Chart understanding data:

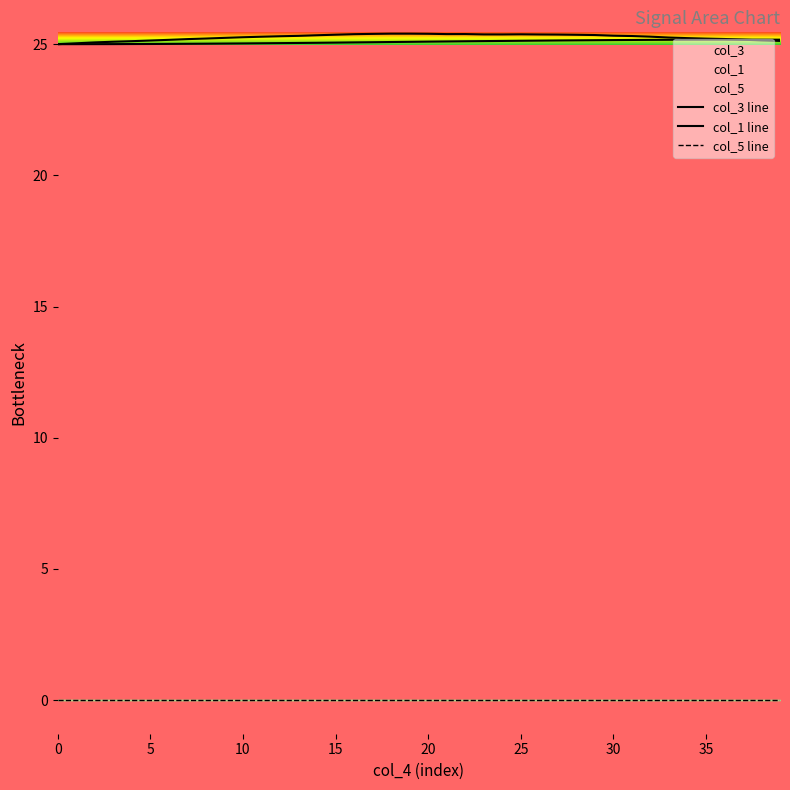

At how many categories does at least one series exceed 1?

40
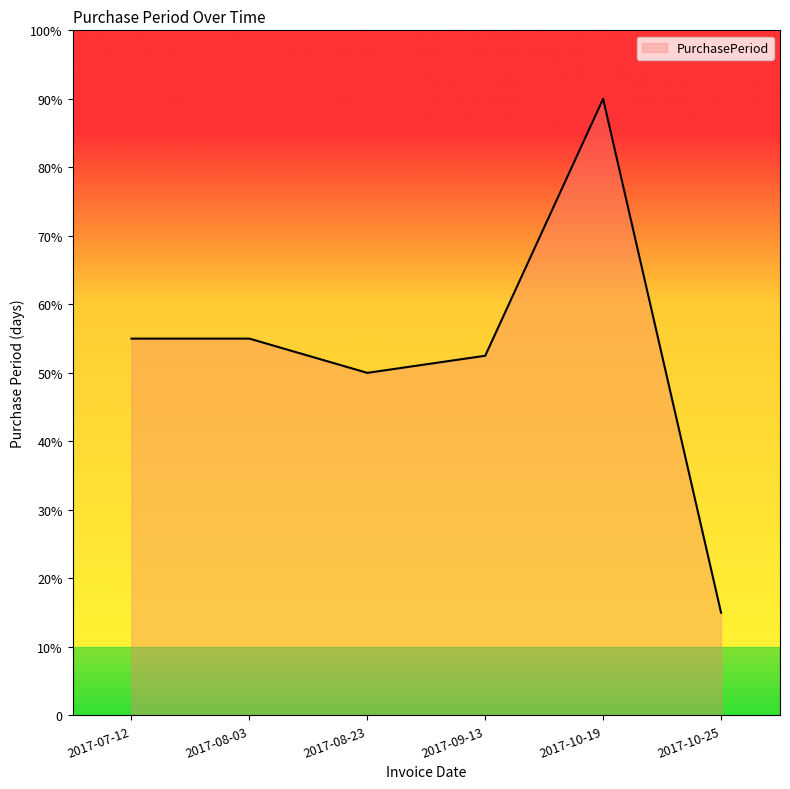

Which has a higher value, 2017-08-23 or 2017-09-13?

2017-09-13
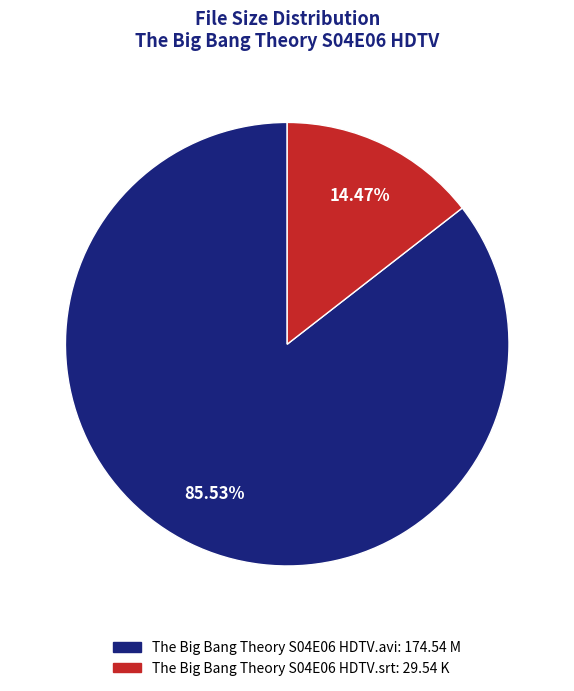

Is there a majority slice in this chart?

Yes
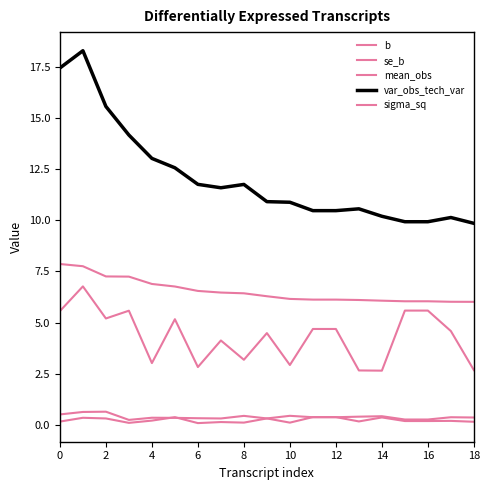

Does the chart display data point markers on the line(s)?

No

**Exercise brief**
Render the lines above as a JSON list of strings, one string per line, leaving out blank lines and the pictures.

**Answer for this exercise**
[
  "At how many categories does at least one series exceed 1?",
  "40",
  "Which has a higher value, 2017-08-23 or 2017-09-13?",
  "2017-09-13",
  "Is there a majority slice in this chart?",
  "Yes",
  "Does the chart display data point markers on the line(s)?",
  "No"
]